Le délit reproché au prévenu est donc caractérisé.

3) Tromperie sue les qualités de la marchandise

Le délit de tromperie sur les qualités de la marchandise implique obligatoirement l'existence d'un contrat ou d'un acte à titre onéreux, qui est déjà conclu ou qui va l'être.

En l'espèce, il n'est pas douteux que G comptait commercialiser les 180 hectolitres de vin obtenus par chaptalisation. Toutefois ce vin n'avait pas été mis en vente et sa détention en chais ne saurait être assimilée à une tentative de tromperie, mais constitue tout au plus un acte préparatoire à la commission de r infraction.

Ce délit n'est donc pas constitué et il convient d'entrer en voie de relaxe de ce chef.

En revanche le prévenu doit être déclaré coupable des autres infractions et condamné à une amende de 50 000 F. Il y a lieu eu outre de confirmer les dispositions concernant la publication de la décision dans la presse.

Sur les actions civiles

1) Institut National des Appellations d'Origine

Le prévenu est à la tête d'un des domaines viticoles les plus importants du Gaillacois. La falsification à laquelle il s'est livré est de nature à jeter la suspicion sur la qualité des vins de Gaillac AOC et de causer ainsi une atteinte importante au bon renom de ces produits.

La constitution de partie civile de l'Institut National des Appellations d'Origine est donc pleinement justifiée et il convient d'y faire droit.

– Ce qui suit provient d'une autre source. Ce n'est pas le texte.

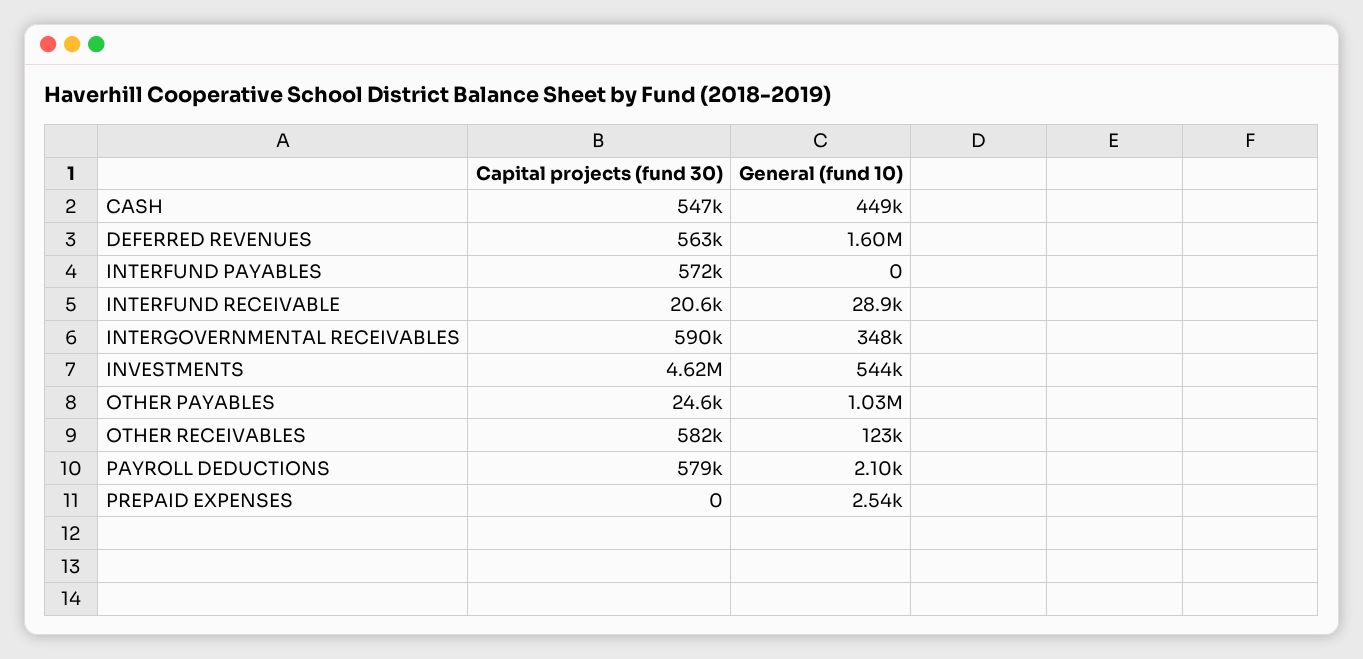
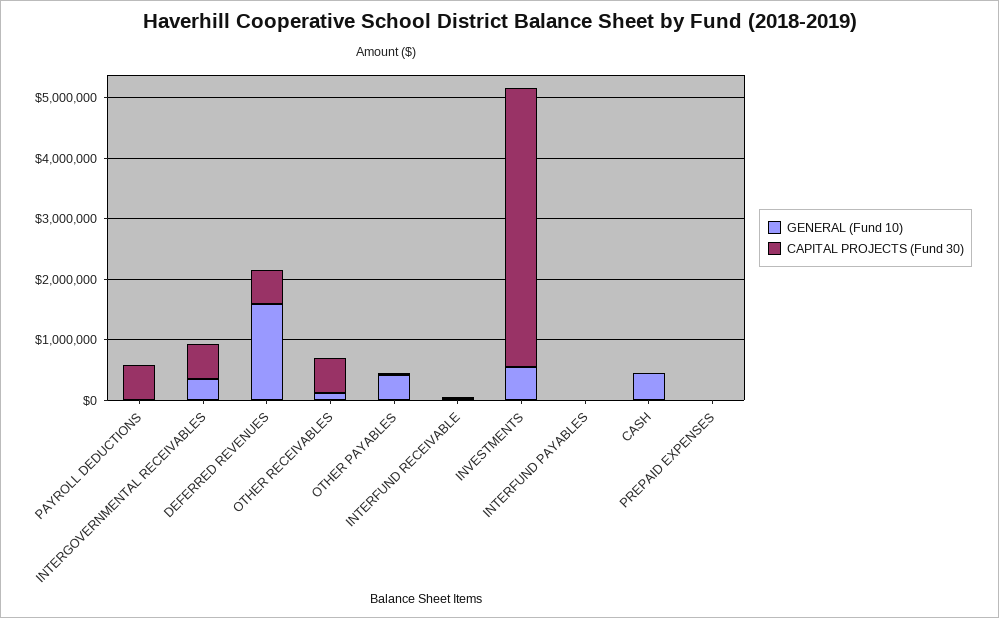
Capital projects (fund 30), CASH: 547000 -> 0
Capital projects (fund 30), INTERFUND PAYABLES: 572000 -> 0
General (fund 10), OTHER PAYABLES: 1030000 -> 400000

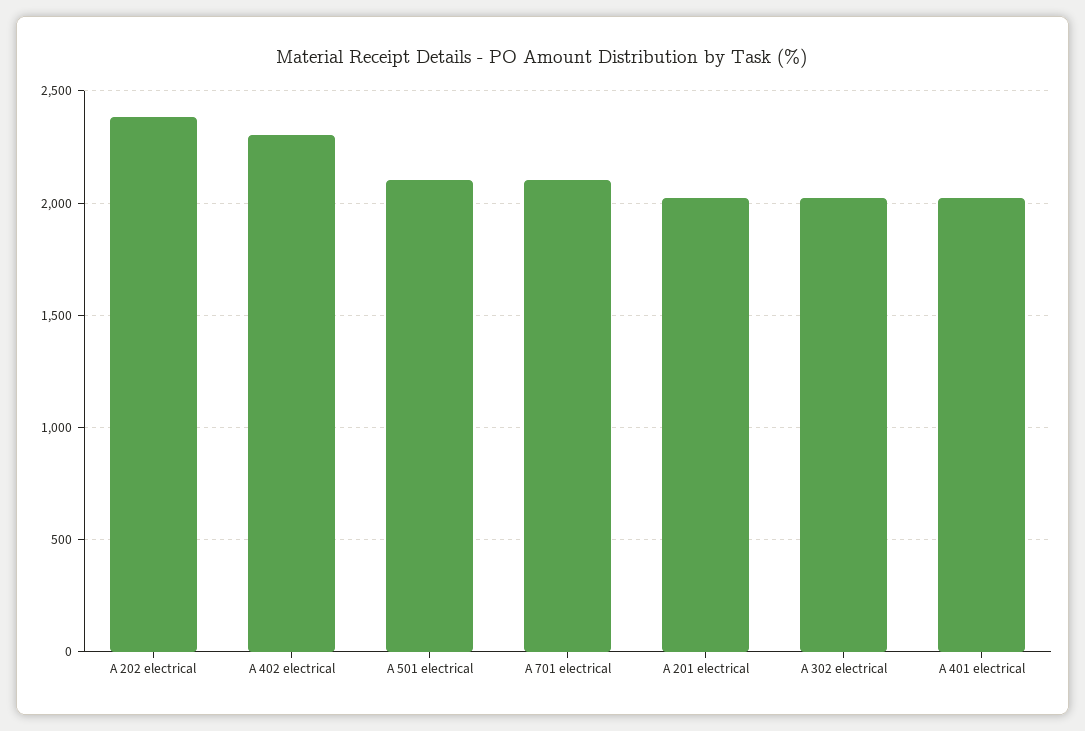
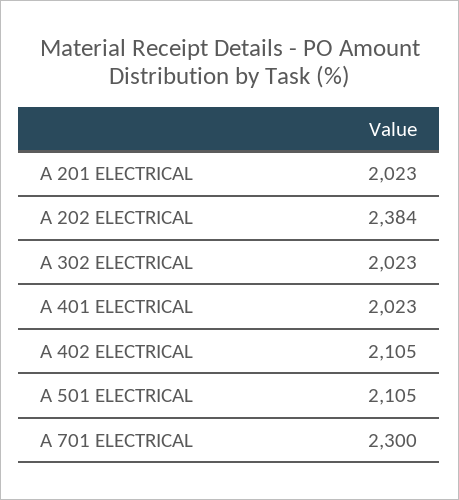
A 402 electrical: 2300 -> 2105
A 701 electrical: 2100 -> 2300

Il y a lieu en outre d'allouer à l'INAO une indemnité de 6 000 F pour frais irrépétibles.

2) Union départementale des associations familiales du Tarn

Le vin falsifié par G n'a pas été commercialisé. On ne saurait donc considérer que l'intérêt des consommateurs a été lésé. L'UDAF ne justifiant pas avoir subi un préjudice certain et direct, sa constitution de partie civile doit être rejetée.

Par ces motifs, LA COUR, Statuant publiquement, par arrêt contradictoire et en dernier ressort. Déclare les appels recevables Sur l'action publique Confirme le jugement du Tribunal correctionnel d'Albi en date du 10 juin 1999 en ce qu'il a déclaré Alain G coupables des délits de détention de boisson falsifiée et de détention de produit propre à effectuer la falsification de boisson Le réformant pour partie; Relaxe Alain G du délit de tromperie sur les qualités de la marchandise Condamne Alain G à une amende de 50 000 F; Ordonne aux frais du condamné la publication par extraits de la présente décision dans les journaux suivants "La Dépêche du Midi' édition du Tarn et "Le Tarn Libre" Dit que le coût de ces publications ne devra pas excéder la somme de 3 000 F Sur l'action civile Confirme le jugement entrepris en ce qu'il a déclaré recevable la constitution de partie civile de l'INAO et lui a alloué 53 856 F à titre de dommages et intérêts Condamne Alain G à payer à l'INAO 6 000 F en application de l'article 475-1 du Code de procédure pénale Réformant le jugement entrepris Déclare irrecevable la constitution de partie civile de I'UDAF du Tarn La présente décision est assujettie à un droit fixe de procédure d'un montant de 800 F dont chaque condamné est redevable. Fixe la contrainte par corps, s'il y a lieu, conformément aux dispositions de l'article 750 du Code de procédure pénale Le tout en vertu des textes sus-visés.